Are you keeping secrets from your partner? In a long-term relationship, the core foundation is trust. If you both are living a parallel life under one roof, then the future of your relationship is doomed. It isn’t necessary to give a minute-to-minute update, but your spouse should know if your ex has entered the scene again. Or bigger decisions like planning to buy a new property/car or any decision that involves the two of you.
The last but not the least reason on the list is taking each other for granted. When two people madly in love finally tie the knot, they start getting comfortable with the fact that this marriage is forever. Your marriage does not come with a guarantee card.

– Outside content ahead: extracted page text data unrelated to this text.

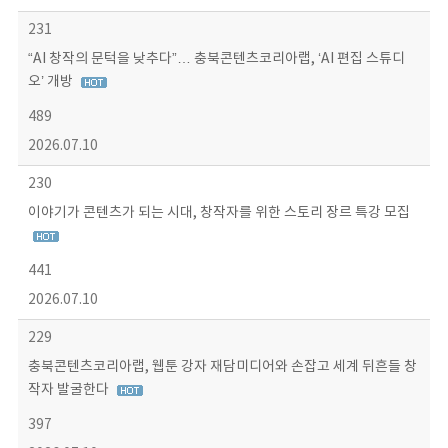
231
“AI 창작의 문턱을 낮추다”… 충북콘텐츠코리아랩, ‘AI 편집 스튜디
오’ 개방
489
2026.07.10
230
이야기가 콘텐츠가 되는 시대, 창작자를 위한 스토리 장르 특강 모집
441
2026.07.10
229
충북콘텐츠코리아랩, 웹툰 강자 재담미디어와 손잡고 세계 뒤흔들 창
작자 발굴한다
397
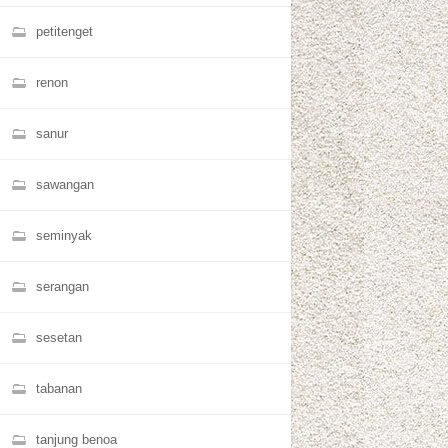
petitenget
renon
sanur
sawangan
seminyak
serangan
sesetan
tabanan
tanjung benoa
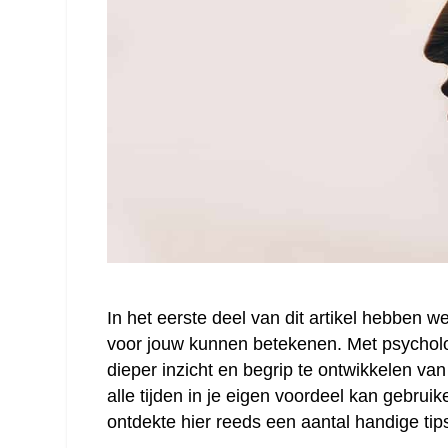
In het eerste deel van dit artikel hebben 
voor jouw kunnen betekenen. Met psychol
dieper inzicht en begrip te ontwikkelen van
alle tijden in je eigen voordeel kan gebruik
ontdekte hier reeds een aantal handige tip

It too has an expiry date if you mistreat each other. Understand, your spouse may not have decided to divorce you so far because they may still be seeing hope with you. Appreciate each other often. 'Thank you' and 'sorry' at the right moment will go a long way in building a strong foundation for your relationship.
When you introspect, you might find your own reasons to see why love, if it has, faded away from your marriage. It is always a choice you make, whether to let it fade away and finally say goodbye to the one who stood by you at your good and worst times. Or to make an effort and revive your dying relationship.
If you always keep expecting your spouse to be the one to hold your relationship together, it won’t work for long. Love is always a two-way street. If you do not reciprocate, it’s sure to fade away within days, months, or years to come.